• [MATERIAL FOR THE TASK]:
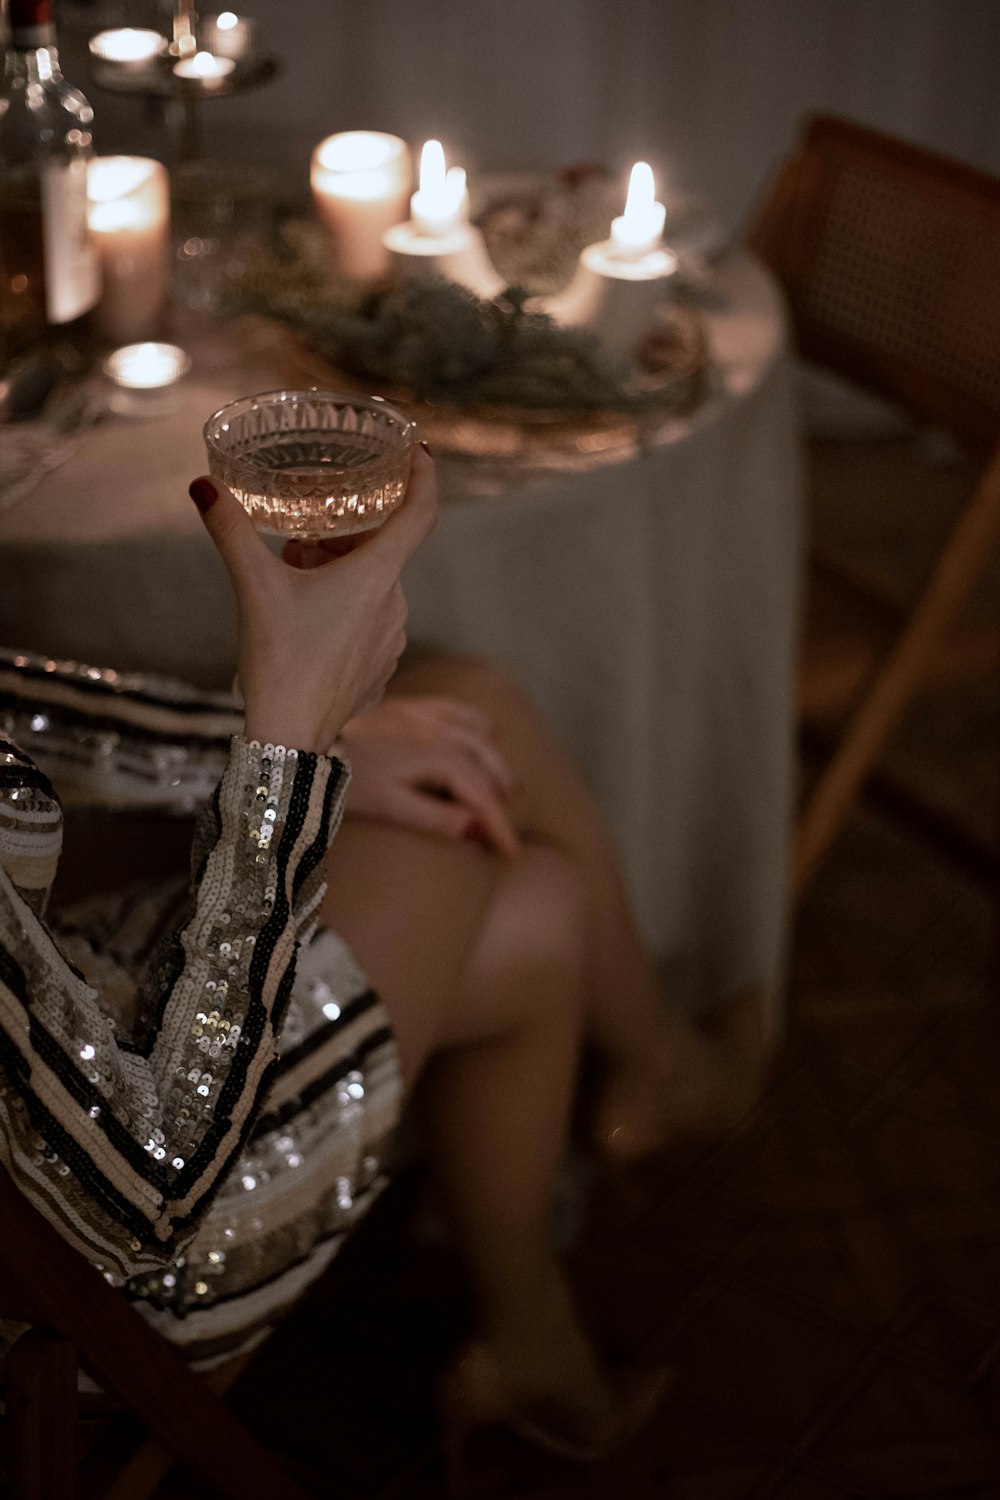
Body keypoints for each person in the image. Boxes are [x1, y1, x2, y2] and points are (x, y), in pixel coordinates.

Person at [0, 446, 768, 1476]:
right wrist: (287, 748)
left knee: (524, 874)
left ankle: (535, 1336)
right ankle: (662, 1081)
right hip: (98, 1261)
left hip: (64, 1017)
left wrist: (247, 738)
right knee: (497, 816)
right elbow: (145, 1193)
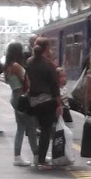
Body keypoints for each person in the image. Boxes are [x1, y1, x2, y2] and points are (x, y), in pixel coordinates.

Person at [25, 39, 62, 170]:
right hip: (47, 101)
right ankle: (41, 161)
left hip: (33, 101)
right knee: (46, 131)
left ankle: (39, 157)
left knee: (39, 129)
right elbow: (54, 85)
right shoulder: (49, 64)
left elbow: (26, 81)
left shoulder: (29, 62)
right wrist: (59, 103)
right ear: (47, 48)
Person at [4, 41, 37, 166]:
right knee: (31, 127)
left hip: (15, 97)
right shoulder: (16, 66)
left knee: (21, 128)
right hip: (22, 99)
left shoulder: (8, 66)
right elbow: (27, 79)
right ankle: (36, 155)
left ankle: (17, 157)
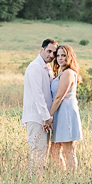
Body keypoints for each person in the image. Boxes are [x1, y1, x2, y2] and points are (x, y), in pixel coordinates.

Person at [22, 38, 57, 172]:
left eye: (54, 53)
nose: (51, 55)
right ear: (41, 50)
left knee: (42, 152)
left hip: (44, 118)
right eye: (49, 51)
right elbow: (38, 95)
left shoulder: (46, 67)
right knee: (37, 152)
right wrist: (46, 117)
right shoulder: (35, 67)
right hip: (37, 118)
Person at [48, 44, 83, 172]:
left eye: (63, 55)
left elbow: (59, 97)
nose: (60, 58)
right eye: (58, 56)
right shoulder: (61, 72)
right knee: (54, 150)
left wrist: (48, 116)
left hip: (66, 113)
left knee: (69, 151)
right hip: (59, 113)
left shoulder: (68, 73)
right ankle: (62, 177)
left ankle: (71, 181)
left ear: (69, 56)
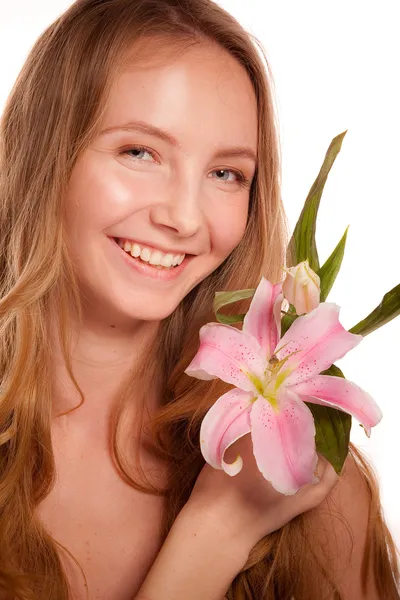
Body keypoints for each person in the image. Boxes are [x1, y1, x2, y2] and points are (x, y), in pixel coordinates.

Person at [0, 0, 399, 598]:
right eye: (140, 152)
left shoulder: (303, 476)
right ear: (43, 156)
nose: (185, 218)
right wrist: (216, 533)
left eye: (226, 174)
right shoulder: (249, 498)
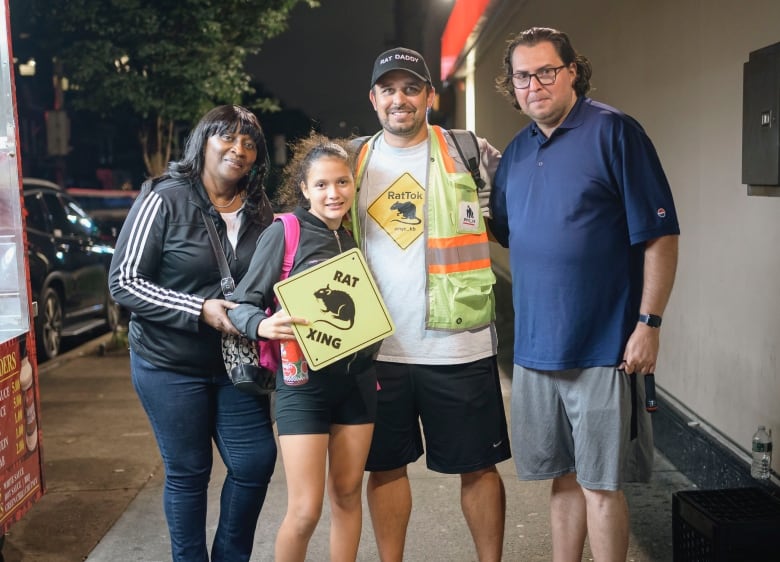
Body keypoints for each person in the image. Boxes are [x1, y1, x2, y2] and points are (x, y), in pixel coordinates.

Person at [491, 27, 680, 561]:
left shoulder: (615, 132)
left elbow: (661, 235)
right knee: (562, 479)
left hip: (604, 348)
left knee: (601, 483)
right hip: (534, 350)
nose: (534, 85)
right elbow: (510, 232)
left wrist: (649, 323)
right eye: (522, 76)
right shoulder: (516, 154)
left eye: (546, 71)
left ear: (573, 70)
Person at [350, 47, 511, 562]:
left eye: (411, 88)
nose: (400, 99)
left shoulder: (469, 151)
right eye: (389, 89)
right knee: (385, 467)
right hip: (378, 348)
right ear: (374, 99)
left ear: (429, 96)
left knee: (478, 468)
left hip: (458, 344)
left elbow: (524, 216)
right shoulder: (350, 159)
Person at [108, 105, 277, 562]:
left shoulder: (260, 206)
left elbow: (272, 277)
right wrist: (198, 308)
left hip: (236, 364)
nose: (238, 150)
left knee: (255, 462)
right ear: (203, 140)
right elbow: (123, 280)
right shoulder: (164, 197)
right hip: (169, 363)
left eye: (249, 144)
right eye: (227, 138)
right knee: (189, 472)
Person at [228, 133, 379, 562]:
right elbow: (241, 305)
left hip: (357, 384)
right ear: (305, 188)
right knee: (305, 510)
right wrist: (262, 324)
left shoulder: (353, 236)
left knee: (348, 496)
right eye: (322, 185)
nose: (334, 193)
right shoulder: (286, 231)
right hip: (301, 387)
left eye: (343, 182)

* * *

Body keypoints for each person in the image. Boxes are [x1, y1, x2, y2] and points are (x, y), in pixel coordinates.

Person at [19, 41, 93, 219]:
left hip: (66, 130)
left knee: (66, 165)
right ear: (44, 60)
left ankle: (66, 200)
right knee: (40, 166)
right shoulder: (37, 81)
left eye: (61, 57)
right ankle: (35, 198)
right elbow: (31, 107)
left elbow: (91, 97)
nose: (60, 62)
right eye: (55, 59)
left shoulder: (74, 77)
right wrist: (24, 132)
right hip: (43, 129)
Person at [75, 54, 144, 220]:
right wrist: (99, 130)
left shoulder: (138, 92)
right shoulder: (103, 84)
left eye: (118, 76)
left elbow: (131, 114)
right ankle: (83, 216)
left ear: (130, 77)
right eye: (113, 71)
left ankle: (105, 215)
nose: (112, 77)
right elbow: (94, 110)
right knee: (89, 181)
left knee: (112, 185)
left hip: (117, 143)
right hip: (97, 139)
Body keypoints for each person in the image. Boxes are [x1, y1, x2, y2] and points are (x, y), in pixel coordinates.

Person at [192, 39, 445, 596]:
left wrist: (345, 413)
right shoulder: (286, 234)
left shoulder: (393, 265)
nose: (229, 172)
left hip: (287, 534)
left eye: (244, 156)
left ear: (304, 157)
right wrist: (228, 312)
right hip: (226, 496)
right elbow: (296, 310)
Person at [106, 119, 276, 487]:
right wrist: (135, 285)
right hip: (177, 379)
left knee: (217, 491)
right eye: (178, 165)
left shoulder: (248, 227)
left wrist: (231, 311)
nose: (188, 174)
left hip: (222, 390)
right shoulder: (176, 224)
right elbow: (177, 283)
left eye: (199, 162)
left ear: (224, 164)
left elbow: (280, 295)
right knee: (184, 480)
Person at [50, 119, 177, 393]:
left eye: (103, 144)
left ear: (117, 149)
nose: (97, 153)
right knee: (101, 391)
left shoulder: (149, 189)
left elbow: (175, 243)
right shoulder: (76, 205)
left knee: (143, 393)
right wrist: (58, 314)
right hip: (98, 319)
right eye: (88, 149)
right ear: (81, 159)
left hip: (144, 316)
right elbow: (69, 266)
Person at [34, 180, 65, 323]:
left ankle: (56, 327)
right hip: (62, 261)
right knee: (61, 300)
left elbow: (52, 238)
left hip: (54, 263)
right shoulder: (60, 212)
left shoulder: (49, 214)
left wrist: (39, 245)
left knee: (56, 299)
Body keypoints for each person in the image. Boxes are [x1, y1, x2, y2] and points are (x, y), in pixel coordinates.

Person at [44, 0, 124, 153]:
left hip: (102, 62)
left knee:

...

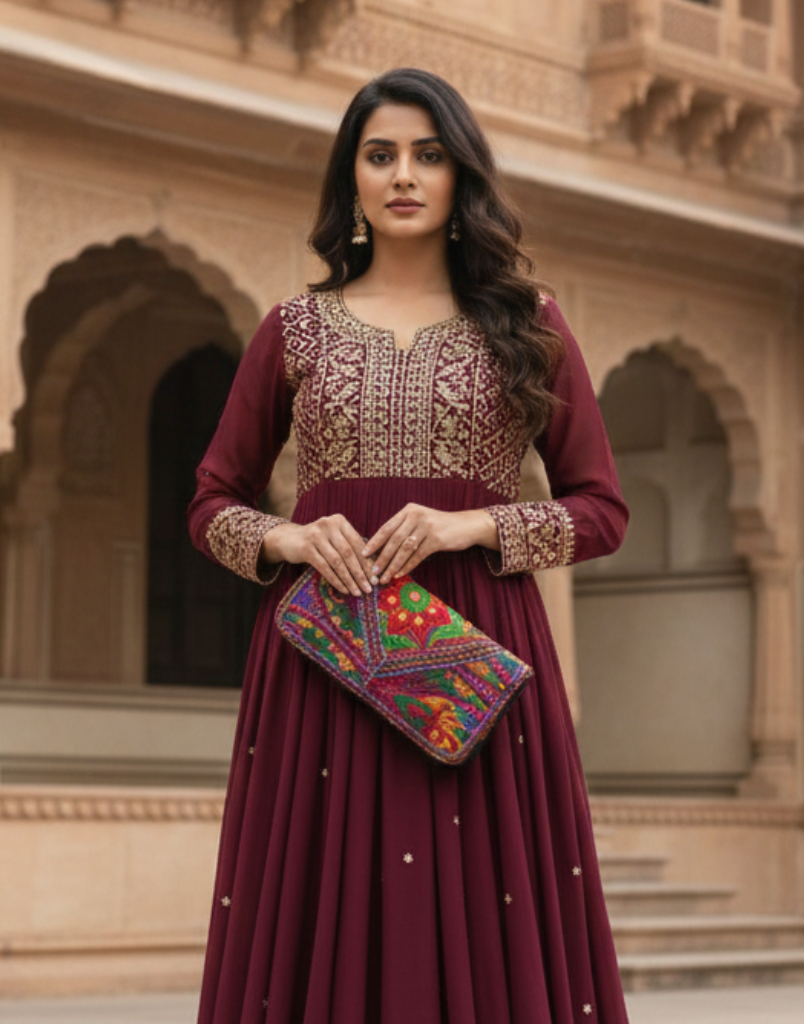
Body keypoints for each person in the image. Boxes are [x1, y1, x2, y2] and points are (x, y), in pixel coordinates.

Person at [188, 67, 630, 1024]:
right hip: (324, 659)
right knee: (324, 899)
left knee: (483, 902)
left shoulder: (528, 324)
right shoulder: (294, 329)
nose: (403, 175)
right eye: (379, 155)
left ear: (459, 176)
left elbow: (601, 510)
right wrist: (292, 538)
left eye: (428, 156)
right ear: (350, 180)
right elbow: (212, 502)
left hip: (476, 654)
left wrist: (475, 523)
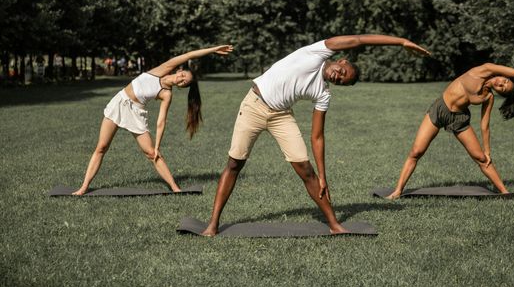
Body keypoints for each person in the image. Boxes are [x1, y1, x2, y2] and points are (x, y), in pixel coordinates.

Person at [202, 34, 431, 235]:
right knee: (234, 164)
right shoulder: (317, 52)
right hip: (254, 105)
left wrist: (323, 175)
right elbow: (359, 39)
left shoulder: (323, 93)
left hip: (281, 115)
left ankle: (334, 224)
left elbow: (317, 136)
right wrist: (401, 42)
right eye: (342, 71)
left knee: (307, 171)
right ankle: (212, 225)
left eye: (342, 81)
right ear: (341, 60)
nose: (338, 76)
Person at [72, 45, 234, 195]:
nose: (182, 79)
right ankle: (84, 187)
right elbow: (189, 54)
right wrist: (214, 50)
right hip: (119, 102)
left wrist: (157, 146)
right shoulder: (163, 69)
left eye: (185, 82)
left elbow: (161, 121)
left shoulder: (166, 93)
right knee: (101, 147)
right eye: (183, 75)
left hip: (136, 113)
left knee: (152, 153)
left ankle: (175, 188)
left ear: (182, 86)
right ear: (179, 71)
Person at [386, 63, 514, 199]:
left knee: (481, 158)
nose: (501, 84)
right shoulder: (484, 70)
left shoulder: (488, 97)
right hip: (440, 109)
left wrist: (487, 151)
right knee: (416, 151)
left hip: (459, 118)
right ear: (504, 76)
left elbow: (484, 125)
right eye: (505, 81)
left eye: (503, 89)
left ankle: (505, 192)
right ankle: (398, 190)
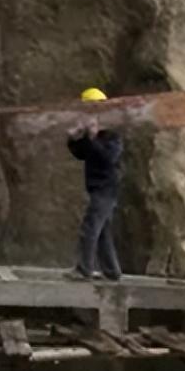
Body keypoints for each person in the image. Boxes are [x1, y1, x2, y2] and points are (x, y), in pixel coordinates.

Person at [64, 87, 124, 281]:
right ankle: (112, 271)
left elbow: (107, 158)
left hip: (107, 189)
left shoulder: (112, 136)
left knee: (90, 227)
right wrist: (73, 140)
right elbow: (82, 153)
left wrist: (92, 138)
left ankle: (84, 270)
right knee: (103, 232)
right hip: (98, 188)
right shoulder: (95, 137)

• [TASK INSTRUCTIONS]:
I'd like the lines above repeated exactly, from the one that contains "right hip: (98, 1261)" through the one that contains "left hip: (15, 97)", with no pictures.

• [TASK OUTPUT]:
right hip: (98, 1261)
left hip: (64, 1017)
left wrist: (247, 738)
right knee: (497, 816)
right elbow: (145, 1193)
Body keypoints for each person in the image. Boxes are [x1, y1, x2, y2] and points are (x, y), in pixel coordinates.

Person at [25, 39, 62, 170]:
right hip: (47, 101)
right ankle: (41, 161)
left hip: (33, 101)
right knee: (46, 131)
left ankle: (39, 157)
left knee: (39, 129)
right elbow: (54, 85)
right shoulder: (49, 64)
left elbow: (26, 81)
left shoulder: (29, 62)
right wrist: (59, 103)
right ear: (47, 48)
Person at [4, 41, 37, 166]:
right knee: (31, 127)
left hip: (15, 97)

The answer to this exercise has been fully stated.